Hier jedoch hakt es noch etwas: Cloud Computing ist eine noch junge Technologie und daher haben sich bisher noch keine allgemein akzeptierten Standards herausgebildet. Viele proprietäre Technologielieferanten folgen ihren eigenen Vorstellungen, wie eine Cloud aus Applikationssicht angesteuert, betrieben und gemanagt werden sollte. Nutzen Unternehmen eine solche herstellerspezifische Cloud-Plattform, sind sie den Vorstellungen des Technologieanbieters ausgeliefert - und die können sich durchaus im Verlauf von zwei oder drei Jahren gravierend ändern. Was vor allem aus Anwendersicht, aber auch aus Entwicklersicht, fehlt, ist eine Verknüpfung mehrerer Cloud-Plattformen.

Cloud-Services kombinieren

Cloud Computing steht für eine grundlegende Änderung bei der Nutzung von Rechen- und Speicherressourcen. Die bislang festverdrahteten, proprietären Verbindungen zwischen Softwarekomponenten und Anwendern dieser Komponenten werden durch kompakte Webdienste und webbasierten Softwarezugang ersetzt. Die wichtigsten Komponenten, um vorhandene Applikationen von einem zu einem anderen Cloud-Provider zu verschieben oder gar eine Kooperation zwischen mehreren Anbietern zu erzielen, sind:

• Standards bei den Schnittstellen: Anwendungen, die für eine Cloud erstellt wurden, lassen sich dann weitgehend problemlos zu einer anderen Cloud migrieren. Ein Beispiel für offene Standards ist zum Beispiel das Open-Source-Projekt Deltacloud. Deltacloud definiert ein einheitliches Interface und bietet Adapter für die wichtigsten öffentlichen und privaten Clouds. Heute wird die Schnittstelle vom Incubator der Apache Software Foundation betreut und weiterentwickelt.

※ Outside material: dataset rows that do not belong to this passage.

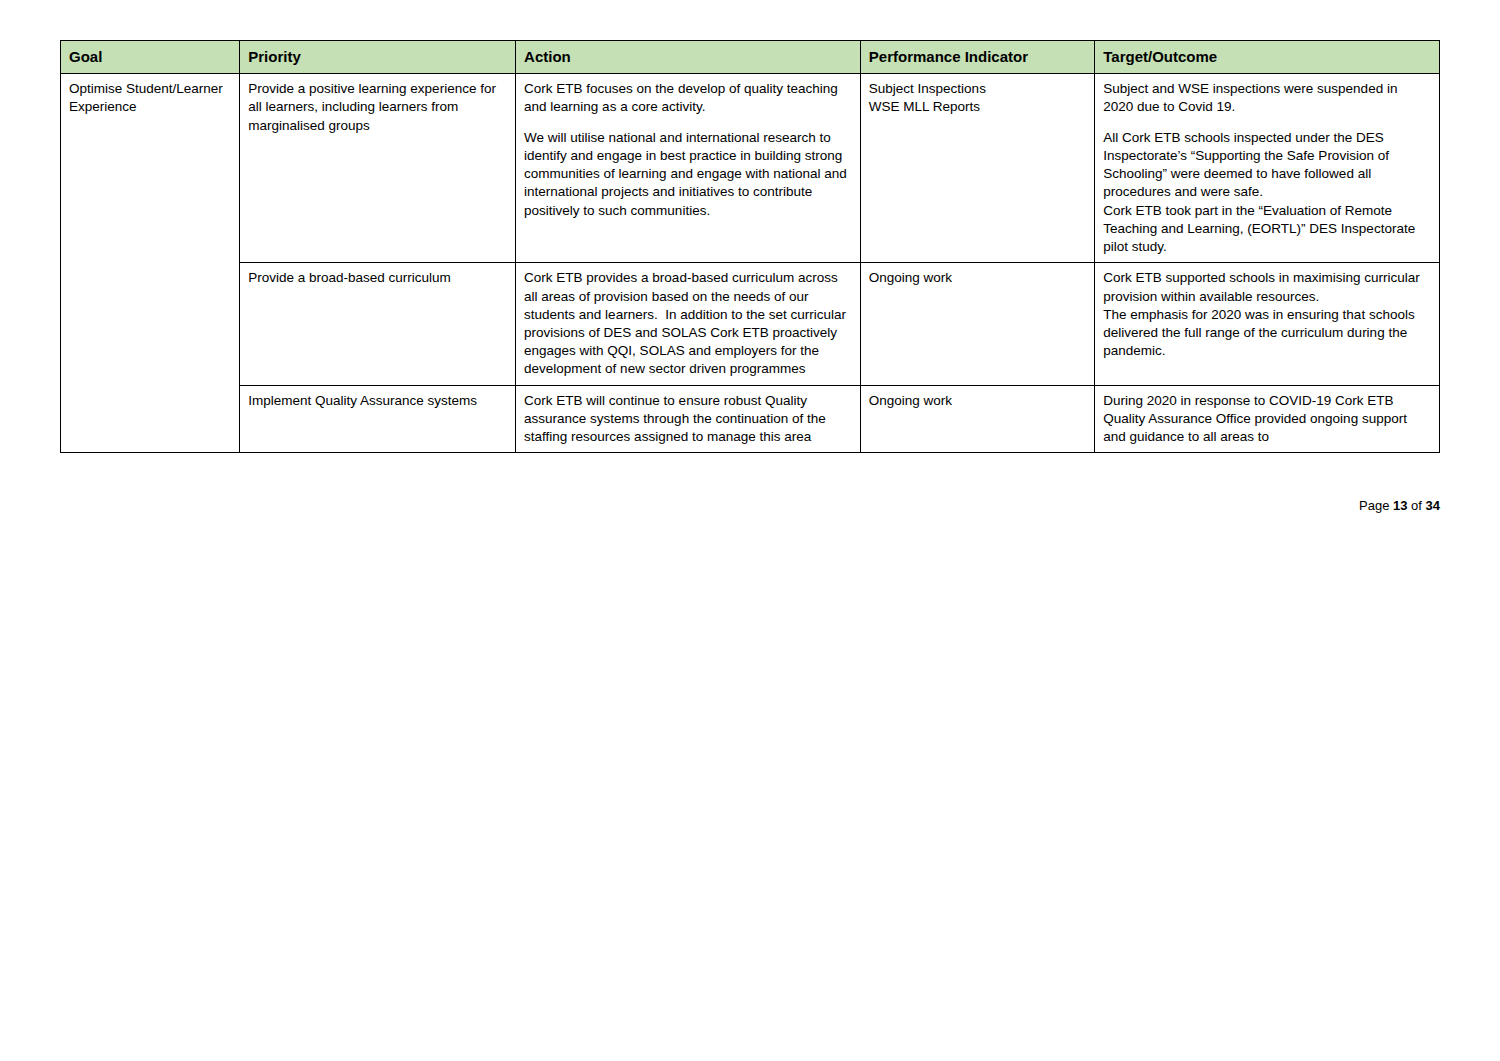| Goal | Priority | Action | Performance Indicator | Target/Outcome |
| --- | --- | --- | --- | --- |
| Optimise Student/Learner Experience | Provide a positive learning experience for all learners, including learners from marginalised groups | Cork ETB focuses on the develop of quality teaching and learning as a core activity. We will utilise national and international research to identify and engage in best practice in building strong communities of learning and engage with national and international projects and initiatives to contribute positively to such communities. | Subject Inspections WSE MLL Reports | Subject and WSE inspections were suspended in 2020 due to Covid 19. All Cork ETB schools inspected under the DES Inspectorate’s “Supporting the Safe Provision of Schooling” were deemed to have followed all procedures and were safe. Cork ETB took part in the “Evaluation of Remote Teaching and Learning, (EORTL)” DES Inspectorate pilot study. |
| Provide a broad-based curriculum | Cork ETB provides a broad-based curriculum across all areas of provision based on the needs of our students and learners. In addition to the set curricular provisions of DES and SOLAS Cork ETB proactively engages with QQI, SOLAS and employers for the development of new sector driven programmes | Ongoing work | Cork ETB supported schools in maximising curricular provision within available resources. The emphasis for 2020 was in ensuring that schools delivered the full range of the curriculum during the pandemic. |
| Implement Quality Assurance systems | Cork ETB will continue to ensure robust Quality assurance systems through the continuation of the staffing resources assigned to manage this area | Ongoing work | During 2020 in response to COVID-19 Cork ETB Quality Assurance Office provided ongoing support and guidance to all areas to |
Page 13 of 34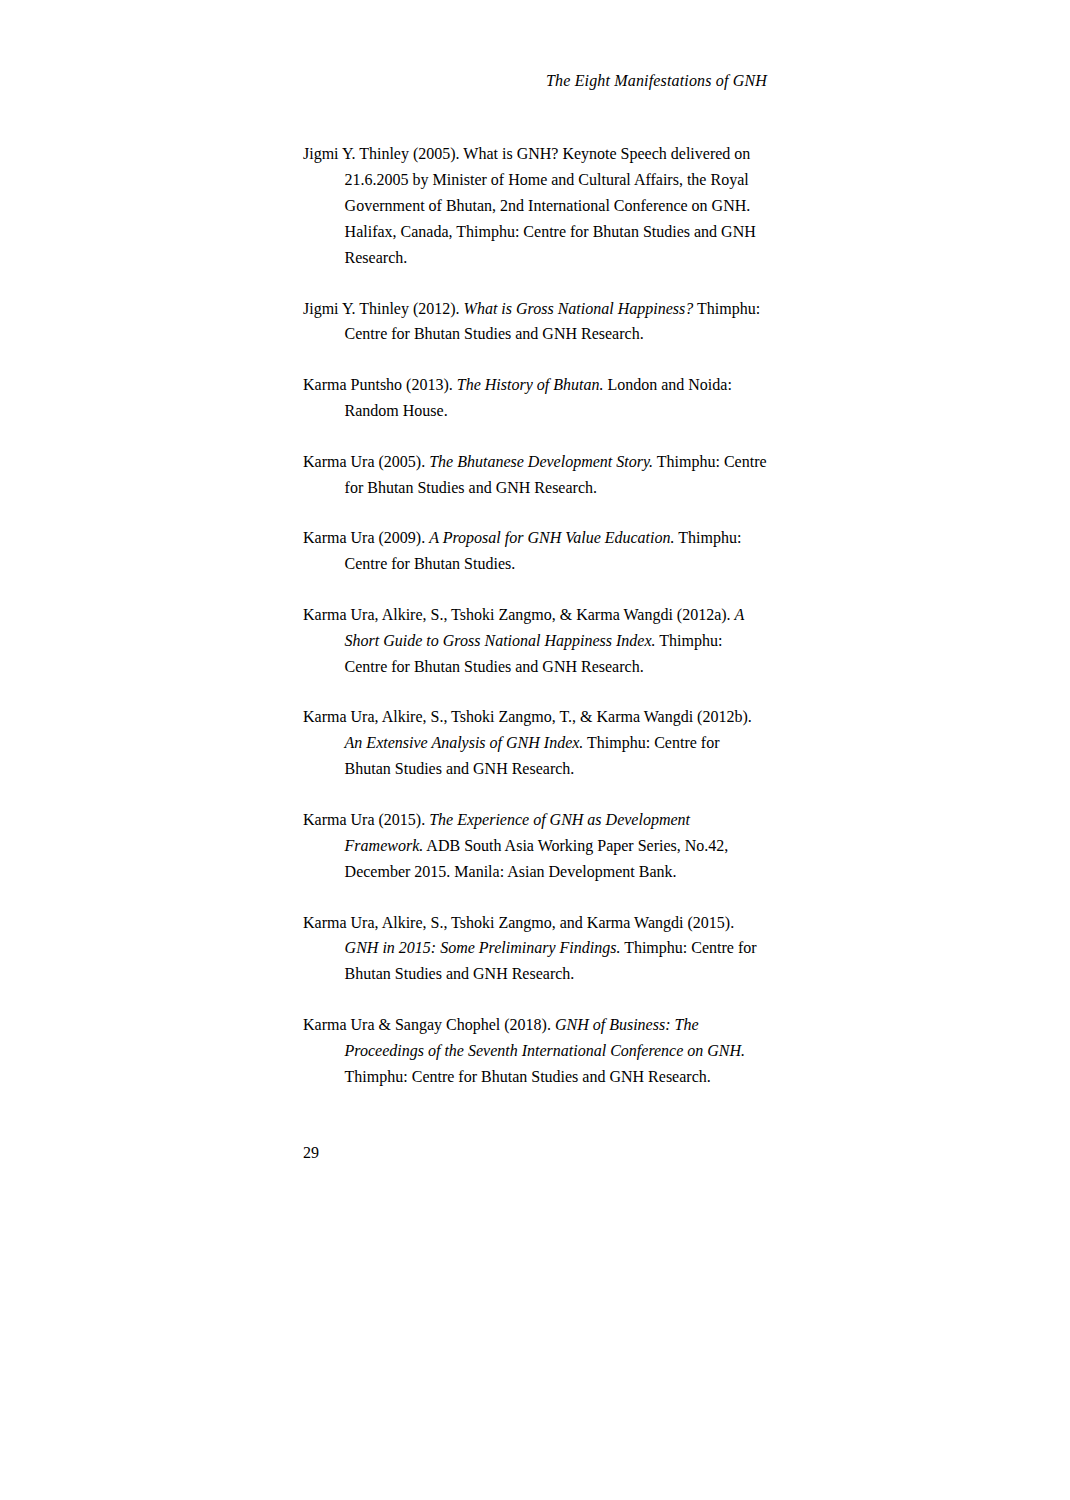The Eight Manifestations of GNH
Jigmi Y. Thinley (2005). What is GNH? Keynote Speech delivered on 21.6.2005 by Minister of Home and Cultural Affairs, the Royal Government of Bhutan, 2nd International Conference on GNH. Halifax, Canada, Thimphu: Centre for Bhutan Studies and GNH Research.
Jigmi Y. Thinley (2012). What is Gross National Happiness? Thimphu: Centre for Bhutan Studies and GNH Research.
Karma Puntsho (2013). The History of Bhutan. London and Noida: Random House.
Karma Ura (2005). The Bhutanese Development Story. Thimphu: Centre for Bhutan Studies and GNH Research.
Karma Ura (2009). A Proposal for GNH Value Education. Thimphu: Centre for Bhutan Studies.
Karma Ura, Alkire, S., Tshoki Zangmo, & Karma Wangdi (2012a). A Short Guide to Gross National Happiness Index. Thimphu: Centre for Bhutan Studies and GNH Research.
Karma Ura, Alkire, S., Tshoki Zangmo, T., & Karma Wangdi (2012b). An Extensive Analysis of GNH Index. Thimphu: Centre for Bhutan Studies and GNH Research.
Karma Ura (2015). The Experience of GNH as Development Framework. ADB South Asia Working Paper Series, No.42, December 2015. Manila: Asian Development Bank.
Karma Ura, Alkire, S., Tshoki Zangmo, and Karma Wangdi (2015). GNH in 2015: Some Preliminary Findings. Thimphu: Centre for Bhutan Studies and GNH Research.
Karma Ura & Sangay Chophel (2018). GNH of Business: The Proceedings of the Seventh International Conference on GNH. Thimphu: Centre for Bhutan Studies and GNH Research.
29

• Voneinander getrennte Abstraktionsebenen: Es gibt eine klare Trennung von Hardware, Virtualisierung, Management und Applikationen. Diese einzelnen Schichten isolieren die Cloud-Services von der darunterliegenden Infrastruktur und sorgen für eine verbesserte Portabilität von Cloud-Ressourcen. Abstraktionsebenen verringern die Abhängigkeit von CPUs, Betriebssystemen und Virtualisierungssoftware.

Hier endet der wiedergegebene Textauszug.